Pengumpulan bahan hukum
Pengumpulan bahan hukum pada thesis
ini dilakukan dengan melakukan inventarisasi bahan-bahan hukum secara studi
pustaka yang kemudian dikualifikasikan terhadap bahan-bahan hukum yang sesuai
untuk menganalisis rumusan masalah, dan untuk mempermudah pemahaman dilakukan
penyusunan bahan-bahan tersebut secara sistematis.
2. Analisis
bahan hukum
Penelitian dilakukan dengan sifat yuridis
normatif, sehingga metode yang digunakan adalah metode deduksi yaitu melalui proses
penalaran dari satu atau lebih pernyataan umum (premis) untuk mencapai
suatu kesimpulan logis, sehingga dalam thesis ini data-data bersifat
umum akan digunakan untuk memberikan jawaban terhadap rumusan masalah untuk
menghasilkan jawaban yang bersifat khusus.
Hasil dan Pembahasan
Pengertian dan Hakekat Perkelahian Tanding
Perkelahian Tanding Sebagai Bagian
Aktivitas Olahraga
Olahraga tinju menurut sejarah awalnya bukan diciptakan sebagai kegiatan olahraga murni namun sebagai aktivitas perkelahian tanding untuk kegiatan pertaruhan, hal ini dikuatkan dengan sejarah awal tinju pada tahun 1600 di Inggris yang dikenal dengan prizefighting dan awal sejarah tinju di Indonesia yang sejatinya memang ditujukan untuk mencari uang dari pertaruhan hal ini berdasarkan Nederlandse Boeksbond (NBB) yang menyatakan bahwa selama pendudukan Belanda di Indonesia, tinju profesional tidak pernah dilaksanakan di bumi Indonesia, yang diselenggarakan oleh para aktivitasnya adalah tinju bayaran, tinju pengalaman, dan tinju kawakan menurut terminologi mereka sendiri (Sitanggang, 1981).
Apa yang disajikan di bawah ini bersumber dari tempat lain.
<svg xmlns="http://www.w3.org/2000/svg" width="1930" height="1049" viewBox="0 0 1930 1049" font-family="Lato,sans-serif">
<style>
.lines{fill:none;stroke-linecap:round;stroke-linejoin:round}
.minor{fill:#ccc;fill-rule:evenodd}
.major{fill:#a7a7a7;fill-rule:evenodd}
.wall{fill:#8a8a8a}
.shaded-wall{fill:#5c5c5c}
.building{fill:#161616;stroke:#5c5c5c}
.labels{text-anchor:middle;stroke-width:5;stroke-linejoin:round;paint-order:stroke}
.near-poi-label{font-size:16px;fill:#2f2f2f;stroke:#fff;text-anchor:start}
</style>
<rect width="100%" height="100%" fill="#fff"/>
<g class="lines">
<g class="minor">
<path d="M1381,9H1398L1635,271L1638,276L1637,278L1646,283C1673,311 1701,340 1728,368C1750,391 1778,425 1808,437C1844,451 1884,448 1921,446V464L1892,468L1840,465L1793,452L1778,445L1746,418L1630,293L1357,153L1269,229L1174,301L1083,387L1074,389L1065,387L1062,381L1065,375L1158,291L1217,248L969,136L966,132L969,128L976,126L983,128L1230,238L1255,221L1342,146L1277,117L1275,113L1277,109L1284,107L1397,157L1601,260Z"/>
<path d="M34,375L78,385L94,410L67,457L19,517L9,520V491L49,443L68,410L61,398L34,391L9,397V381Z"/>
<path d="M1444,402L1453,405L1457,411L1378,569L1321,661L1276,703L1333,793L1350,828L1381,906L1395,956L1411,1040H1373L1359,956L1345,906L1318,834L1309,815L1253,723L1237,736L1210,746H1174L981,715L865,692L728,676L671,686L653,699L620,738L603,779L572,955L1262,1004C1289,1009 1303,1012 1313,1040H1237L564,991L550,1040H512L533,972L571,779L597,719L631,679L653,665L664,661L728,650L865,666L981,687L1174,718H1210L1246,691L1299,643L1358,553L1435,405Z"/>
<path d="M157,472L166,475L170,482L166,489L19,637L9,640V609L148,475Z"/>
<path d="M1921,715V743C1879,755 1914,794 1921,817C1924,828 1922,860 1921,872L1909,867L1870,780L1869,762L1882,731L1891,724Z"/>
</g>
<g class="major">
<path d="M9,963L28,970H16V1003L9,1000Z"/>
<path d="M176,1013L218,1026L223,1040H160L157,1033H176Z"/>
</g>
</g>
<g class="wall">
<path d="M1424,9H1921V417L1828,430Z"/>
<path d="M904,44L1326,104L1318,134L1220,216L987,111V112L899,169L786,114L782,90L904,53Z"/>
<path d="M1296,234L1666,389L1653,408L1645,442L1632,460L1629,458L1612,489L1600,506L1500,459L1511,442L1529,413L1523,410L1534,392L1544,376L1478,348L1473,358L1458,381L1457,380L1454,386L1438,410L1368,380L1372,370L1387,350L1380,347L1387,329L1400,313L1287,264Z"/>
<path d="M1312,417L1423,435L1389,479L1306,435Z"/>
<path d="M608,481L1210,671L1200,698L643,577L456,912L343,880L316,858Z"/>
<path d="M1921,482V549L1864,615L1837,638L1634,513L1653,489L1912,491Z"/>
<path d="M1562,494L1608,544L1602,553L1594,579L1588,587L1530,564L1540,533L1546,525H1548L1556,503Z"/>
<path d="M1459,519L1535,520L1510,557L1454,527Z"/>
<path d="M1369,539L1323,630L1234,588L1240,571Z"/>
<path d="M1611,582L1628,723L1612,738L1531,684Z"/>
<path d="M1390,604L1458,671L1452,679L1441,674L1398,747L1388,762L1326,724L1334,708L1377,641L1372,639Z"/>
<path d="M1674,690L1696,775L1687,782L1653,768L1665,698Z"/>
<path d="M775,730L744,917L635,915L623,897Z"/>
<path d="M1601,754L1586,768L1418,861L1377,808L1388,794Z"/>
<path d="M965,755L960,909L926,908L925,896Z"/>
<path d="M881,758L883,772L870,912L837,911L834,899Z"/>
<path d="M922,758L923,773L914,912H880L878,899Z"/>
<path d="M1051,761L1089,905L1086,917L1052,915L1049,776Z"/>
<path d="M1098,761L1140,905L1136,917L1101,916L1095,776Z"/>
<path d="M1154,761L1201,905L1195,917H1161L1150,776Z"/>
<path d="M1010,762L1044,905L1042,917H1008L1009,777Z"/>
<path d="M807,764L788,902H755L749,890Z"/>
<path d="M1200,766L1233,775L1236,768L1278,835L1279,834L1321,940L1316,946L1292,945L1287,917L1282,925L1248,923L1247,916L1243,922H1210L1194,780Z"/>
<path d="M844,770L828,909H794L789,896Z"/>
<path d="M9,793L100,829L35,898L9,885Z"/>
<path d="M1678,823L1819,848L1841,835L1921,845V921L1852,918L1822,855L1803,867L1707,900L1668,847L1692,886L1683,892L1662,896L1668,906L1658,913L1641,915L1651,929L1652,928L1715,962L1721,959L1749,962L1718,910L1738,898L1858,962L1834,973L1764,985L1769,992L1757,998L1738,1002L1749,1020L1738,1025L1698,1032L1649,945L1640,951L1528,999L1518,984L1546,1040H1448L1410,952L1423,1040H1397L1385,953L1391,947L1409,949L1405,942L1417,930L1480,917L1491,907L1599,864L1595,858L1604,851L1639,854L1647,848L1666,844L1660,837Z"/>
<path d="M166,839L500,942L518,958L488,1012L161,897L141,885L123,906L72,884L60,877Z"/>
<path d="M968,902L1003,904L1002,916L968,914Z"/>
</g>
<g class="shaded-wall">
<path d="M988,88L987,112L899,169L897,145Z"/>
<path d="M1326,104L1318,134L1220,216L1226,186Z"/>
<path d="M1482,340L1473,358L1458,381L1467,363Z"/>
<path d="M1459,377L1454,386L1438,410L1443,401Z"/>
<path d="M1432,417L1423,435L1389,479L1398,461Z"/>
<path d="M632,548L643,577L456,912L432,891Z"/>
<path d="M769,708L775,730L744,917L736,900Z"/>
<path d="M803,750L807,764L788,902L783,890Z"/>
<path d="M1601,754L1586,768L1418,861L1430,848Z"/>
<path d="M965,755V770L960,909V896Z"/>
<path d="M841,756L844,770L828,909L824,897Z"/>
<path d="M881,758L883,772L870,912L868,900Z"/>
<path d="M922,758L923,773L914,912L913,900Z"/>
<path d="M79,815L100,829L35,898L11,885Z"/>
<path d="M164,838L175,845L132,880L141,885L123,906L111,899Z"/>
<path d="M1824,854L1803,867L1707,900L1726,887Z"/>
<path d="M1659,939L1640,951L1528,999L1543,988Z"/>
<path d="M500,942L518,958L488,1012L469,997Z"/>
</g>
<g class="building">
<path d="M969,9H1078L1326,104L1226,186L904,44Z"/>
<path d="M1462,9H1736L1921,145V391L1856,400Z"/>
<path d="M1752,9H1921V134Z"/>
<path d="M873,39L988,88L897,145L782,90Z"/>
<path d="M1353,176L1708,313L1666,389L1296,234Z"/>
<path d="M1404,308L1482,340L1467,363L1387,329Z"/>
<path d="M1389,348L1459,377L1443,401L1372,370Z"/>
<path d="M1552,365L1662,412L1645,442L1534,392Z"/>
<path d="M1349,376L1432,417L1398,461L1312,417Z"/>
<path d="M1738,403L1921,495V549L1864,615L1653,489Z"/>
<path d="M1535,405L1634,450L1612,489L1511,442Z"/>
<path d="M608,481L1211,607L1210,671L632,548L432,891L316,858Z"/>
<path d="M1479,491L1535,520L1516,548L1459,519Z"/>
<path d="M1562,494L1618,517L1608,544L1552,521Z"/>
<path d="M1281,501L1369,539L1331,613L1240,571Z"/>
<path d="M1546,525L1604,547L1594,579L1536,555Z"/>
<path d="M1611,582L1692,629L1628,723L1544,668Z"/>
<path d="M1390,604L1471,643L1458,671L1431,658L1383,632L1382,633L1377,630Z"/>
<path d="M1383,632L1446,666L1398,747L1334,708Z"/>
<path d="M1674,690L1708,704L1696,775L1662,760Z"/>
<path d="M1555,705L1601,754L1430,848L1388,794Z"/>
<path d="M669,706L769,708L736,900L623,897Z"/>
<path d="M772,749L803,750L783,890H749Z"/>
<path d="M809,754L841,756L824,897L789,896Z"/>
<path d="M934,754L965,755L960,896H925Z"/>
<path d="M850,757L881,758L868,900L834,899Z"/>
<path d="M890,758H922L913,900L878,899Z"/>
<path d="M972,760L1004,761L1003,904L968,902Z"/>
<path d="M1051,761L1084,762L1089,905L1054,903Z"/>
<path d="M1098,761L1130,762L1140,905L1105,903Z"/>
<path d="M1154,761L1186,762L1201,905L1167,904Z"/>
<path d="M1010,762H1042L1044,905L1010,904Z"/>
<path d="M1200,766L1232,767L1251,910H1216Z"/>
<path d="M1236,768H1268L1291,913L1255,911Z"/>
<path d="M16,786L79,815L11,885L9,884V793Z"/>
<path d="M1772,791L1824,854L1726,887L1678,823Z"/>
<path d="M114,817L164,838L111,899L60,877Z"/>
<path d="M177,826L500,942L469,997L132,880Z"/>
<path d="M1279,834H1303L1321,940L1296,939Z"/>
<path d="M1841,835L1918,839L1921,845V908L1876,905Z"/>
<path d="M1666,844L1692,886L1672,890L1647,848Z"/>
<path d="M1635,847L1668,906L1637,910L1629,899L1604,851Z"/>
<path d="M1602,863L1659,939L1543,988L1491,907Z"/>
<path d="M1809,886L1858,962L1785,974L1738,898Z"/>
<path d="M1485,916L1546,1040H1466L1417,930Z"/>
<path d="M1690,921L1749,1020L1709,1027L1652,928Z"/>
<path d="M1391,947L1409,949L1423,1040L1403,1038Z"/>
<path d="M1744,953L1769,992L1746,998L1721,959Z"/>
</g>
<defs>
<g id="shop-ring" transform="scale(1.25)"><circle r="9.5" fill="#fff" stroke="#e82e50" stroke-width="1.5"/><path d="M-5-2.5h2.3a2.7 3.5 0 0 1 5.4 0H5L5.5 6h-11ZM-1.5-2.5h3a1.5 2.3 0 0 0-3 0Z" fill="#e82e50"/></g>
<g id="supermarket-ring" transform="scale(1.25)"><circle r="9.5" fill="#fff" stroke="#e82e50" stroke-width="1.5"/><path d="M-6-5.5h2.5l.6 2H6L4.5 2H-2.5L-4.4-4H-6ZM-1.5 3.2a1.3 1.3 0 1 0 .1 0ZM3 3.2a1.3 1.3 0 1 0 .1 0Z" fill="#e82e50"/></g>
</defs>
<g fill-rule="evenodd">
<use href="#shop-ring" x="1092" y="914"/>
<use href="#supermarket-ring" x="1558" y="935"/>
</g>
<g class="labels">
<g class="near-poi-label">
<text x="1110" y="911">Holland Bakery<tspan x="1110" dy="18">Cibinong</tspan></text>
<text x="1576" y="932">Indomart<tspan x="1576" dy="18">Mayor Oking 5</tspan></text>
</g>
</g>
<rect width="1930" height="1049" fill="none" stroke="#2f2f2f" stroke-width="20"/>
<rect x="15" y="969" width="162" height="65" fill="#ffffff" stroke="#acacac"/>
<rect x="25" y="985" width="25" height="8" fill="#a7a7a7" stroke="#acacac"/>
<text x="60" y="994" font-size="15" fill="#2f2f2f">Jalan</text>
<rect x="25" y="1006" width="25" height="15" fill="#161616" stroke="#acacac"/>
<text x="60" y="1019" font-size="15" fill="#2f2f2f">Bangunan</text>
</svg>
Tinju pertama kali diperkenalkan di Indonesia pada zaman penjajahan Belanda melalui Koninklijk Nederlands Indisch Leger (KNIL) atau tentara kerajaan Belanda. Tinju merupakan olahraga wajib di kalangan KNIL sehingga di Jakarta, Surabaya, dan Bandung banyak ditemukan ring-ring tinju sebagai bukti dari kegiatan-kegiatan ini, dan pada tahun 1930 di Jakarta banyak diselenggarakan pertandingan tinju yang diselenggarakan oleh promotor asing, dan petinju yang berlaga berasal dari negara-negara lain seperti Filipina, Hongkong, dan Singapura. Tinju sempat terhenti pada masa penjajahan Jepang di mana olahraga tinju banyak digantikan oleh olahraga dari Jepang seperti sumo dan kendo (Sitanggang, 1981).
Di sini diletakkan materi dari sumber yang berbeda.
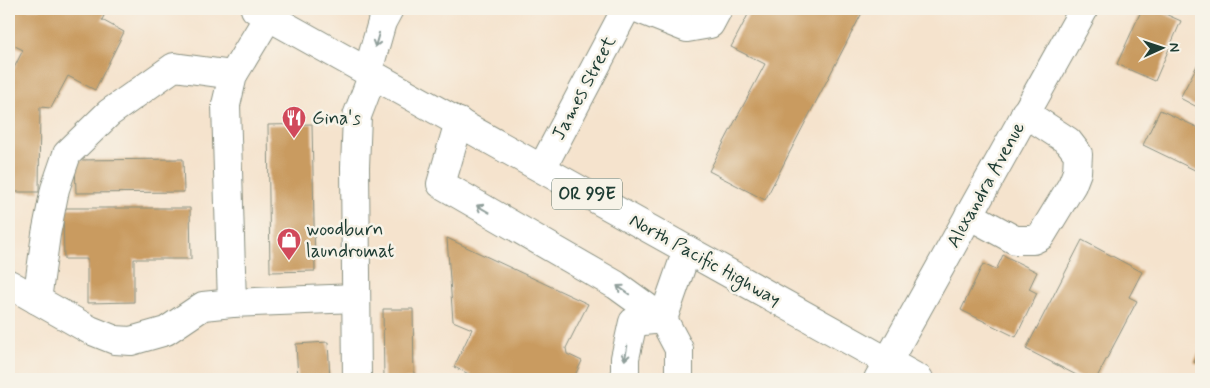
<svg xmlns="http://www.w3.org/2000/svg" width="1210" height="388" font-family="Mynerve,sans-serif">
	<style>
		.building { fill: #c99b61 }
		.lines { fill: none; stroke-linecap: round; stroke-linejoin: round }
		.minor-casing { stroke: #8a9080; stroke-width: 30 }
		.major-casing { stroke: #8a9080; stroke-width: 30 }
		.minor { stroke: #fff; stroke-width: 28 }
		.major { stroke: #fff; stroke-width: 28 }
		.oneway { stroke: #8f9e9a }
		.labels { text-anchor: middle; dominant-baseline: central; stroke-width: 5; stroke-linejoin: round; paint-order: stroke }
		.shield { fill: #f7f3e8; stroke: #60746a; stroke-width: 1 }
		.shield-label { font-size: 18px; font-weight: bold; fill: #1f3d34 }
		.street-label { font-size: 19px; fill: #1f3d34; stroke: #f7f3e8 }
		.poi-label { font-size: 19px; fill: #1f3d34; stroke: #f7f3e8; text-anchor: start }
	</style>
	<rect width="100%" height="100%" fill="#f7f3e8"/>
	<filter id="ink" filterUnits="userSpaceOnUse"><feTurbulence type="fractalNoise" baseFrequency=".02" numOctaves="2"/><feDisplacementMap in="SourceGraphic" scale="10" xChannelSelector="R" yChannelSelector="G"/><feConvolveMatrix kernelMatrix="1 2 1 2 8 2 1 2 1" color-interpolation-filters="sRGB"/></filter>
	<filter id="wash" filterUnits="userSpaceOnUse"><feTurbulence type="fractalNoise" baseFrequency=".0096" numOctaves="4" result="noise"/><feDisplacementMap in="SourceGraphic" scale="20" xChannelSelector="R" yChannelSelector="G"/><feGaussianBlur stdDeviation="1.12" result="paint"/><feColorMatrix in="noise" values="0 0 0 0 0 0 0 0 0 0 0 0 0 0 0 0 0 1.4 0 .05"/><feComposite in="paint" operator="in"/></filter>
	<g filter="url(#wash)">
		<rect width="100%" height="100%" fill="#f5e3cd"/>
		<g id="blocks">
			<g class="building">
				<path d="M 9,9 L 107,9 L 102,20 L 124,32 L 95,90 L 68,76 L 51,108 L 40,107 L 39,192 L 9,192 L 9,78 L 23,50 L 9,43 Z"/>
				<path d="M 751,9 L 864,9 L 765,200 L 709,171 L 765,64 L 731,47 Z"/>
				<path d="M 1142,9 L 1154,9 L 1181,21 L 1155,81 L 1117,64 Z"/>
				<path d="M 1201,58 L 1201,109 L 1180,98 Z"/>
				<path d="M 1160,110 L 1201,129 L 1201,173 L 1143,145 Z"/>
				<path d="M 312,124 L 315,271 L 270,272 L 268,125 Z"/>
				<path d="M 183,159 L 184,192 L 76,193 L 75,160 Z"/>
				<path d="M 63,208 L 190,208 L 191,259 L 134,259 L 134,302 L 87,303 L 87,259 L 64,259 Z"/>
				<path d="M 447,238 L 588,304 L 566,348 L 567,354 L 582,361 L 573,379 L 469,379 L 471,375 L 454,367 L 472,329 L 453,321 Z"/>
				<path d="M 1082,240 L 1142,272 L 1129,297 L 1137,301 L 1096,379 L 1084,379 L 1026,349 Z"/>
				<path d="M 1003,255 L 1037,272 L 1029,289 L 1037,293 L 1016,337 L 961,310 L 983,264 L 996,270 Z"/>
				<path d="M 383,309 L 413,309 L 414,379 L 384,379 Z"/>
				<path d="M 328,342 L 330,379 L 298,379 L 296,344 Z"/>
				<path d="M 1201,348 L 1201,366 L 1194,362 Z"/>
			</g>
		</g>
	</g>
	<g filter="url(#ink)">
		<use href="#blocks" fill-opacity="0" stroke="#8a9080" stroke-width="1"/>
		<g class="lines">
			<defs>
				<g id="minor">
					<path d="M 273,9 L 233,75 L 226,105 L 232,303 L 356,298"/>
					<path d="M 639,9 L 687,28 L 710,24 L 718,9"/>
					<path d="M 368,71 L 382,22 L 389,9"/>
					<path d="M 459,122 L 441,184 L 616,285 L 663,319 L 679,349 L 679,379"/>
					<path d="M 542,168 L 626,9"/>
					<path d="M 969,215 L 1015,240 L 1033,240 L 1041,236 L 1072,185 L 1077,172 L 1078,154 L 1068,141 L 1025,113"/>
					<path d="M 9,284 L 90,330 L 115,340 L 131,341 L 166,331 L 203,306 L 232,303"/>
					<path d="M 37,300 L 46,234 L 55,189 L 67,154 L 109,113 L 174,67 L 233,75"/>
					<path d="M 663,319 L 687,250"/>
					<path d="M 357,379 L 355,167 L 357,116 L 373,74"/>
					<path d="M 625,379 L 625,358 L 633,322 L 663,319"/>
					<path d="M 878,379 L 1084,9"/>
				</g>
				<path id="major" d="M 255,9 L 919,379"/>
			</defs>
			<use href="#minor" class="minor-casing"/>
			<use href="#major" class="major-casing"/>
			<use href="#minor" class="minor"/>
			<use href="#major" class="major"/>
		</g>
		<defs><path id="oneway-shaft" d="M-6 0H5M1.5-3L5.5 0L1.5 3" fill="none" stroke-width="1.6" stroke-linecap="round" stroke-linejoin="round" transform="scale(1.25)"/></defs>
		<g class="oneway">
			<use href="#oneway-shaft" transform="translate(377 40) rotate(106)"/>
			<use href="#oneway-shaft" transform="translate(483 209) rotate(-150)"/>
			<use href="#oneway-shaft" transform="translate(623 290) rotate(-145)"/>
			<use href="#oneway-shaft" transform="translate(626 353) rotate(100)"/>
		</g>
	</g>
	<defs>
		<symbol id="restaurant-pin" viewBox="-11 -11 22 30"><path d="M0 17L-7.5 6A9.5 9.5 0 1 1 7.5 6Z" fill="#d1495b" stroke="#f7f3e8"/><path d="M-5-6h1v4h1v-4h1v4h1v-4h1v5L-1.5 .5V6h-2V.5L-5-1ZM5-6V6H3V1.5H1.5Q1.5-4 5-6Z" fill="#fff"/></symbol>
		<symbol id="shop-pin" viewBox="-11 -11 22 30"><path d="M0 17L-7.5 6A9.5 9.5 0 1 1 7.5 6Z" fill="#d1495b" stroke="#f7f3e8"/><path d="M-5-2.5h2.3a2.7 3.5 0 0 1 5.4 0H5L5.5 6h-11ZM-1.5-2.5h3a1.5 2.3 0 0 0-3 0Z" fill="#fff"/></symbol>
	</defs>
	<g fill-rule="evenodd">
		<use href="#restaurant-pin" x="280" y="104" width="28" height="38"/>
		<use href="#shop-pin" x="275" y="226" width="28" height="38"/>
	</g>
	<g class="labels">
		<rect class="shield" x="552" y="178.5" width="70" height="31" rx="4"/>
		<g class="shield-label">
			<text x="587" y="194">OR 99E</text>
		</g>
		<g class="street-label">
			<text transform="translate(584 88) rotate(-62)">James Street</text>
			<text transform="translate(986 185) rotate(-61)">Alexandra Avenue</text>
			<text transform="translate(705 260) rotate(29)">North Pacific Highway</text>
		</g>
		<g class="poi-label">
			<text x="312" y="118">Gina's</text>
			<text x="306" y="229">woodburn<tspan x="306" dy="22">laundromat</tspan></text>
		</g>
	</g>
	<rect width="1210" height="388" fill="none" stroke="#f7f3e8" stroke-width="30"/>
	<g transform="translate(1162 48) rotate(87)" stroke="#f7f3e8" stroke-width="4" paint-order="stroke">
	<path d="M0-4L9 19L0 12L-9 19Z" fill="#1f3d34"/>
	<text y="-8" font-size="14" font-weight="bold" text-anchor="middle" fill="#1f3d34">N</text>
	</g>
</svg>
Pada zaman kemerdekaan Indonesia, tinju kembali muncul meskipun secara sporadis terutama di kota-kota besar di area yang dulu ditempati Belanda, dan pada tahun 1953 bertepatan dengan pasar malam pertama di Jakarta diadakan pertandingan tinju pertama di zaman Republik Indonesia yang digemborkan sebagai pertandingan tinju yang terbesar di zamannya yang dipelopori oleh promotor Oliveiro Jr. dan akhirnya pada tahun 1954 didirikanlah Persatuan Tinju dan Gulat (PERTIGU) dengan bantuan Kepolisian, sebagai lembaga satu-satunya yang berwenang memberikan izin pelaksanaan pertandingan tinju di Jakarta (pertandingan tinju apabila diadakan tanpa ijin dari kepolisian merupakan hal yang ilegal dan dapat dikenakan dengan pasal perkelahian tanding). PERTIGU disahkan menjadi badan hukum dengan Ketetapan Menteri Kehakiman tanggal 26 April 1955 np. J.A. 3/48116, Berita Negara R.I. tanggal 3 Februari 1955 No. 10 (Sitanggang, 1981).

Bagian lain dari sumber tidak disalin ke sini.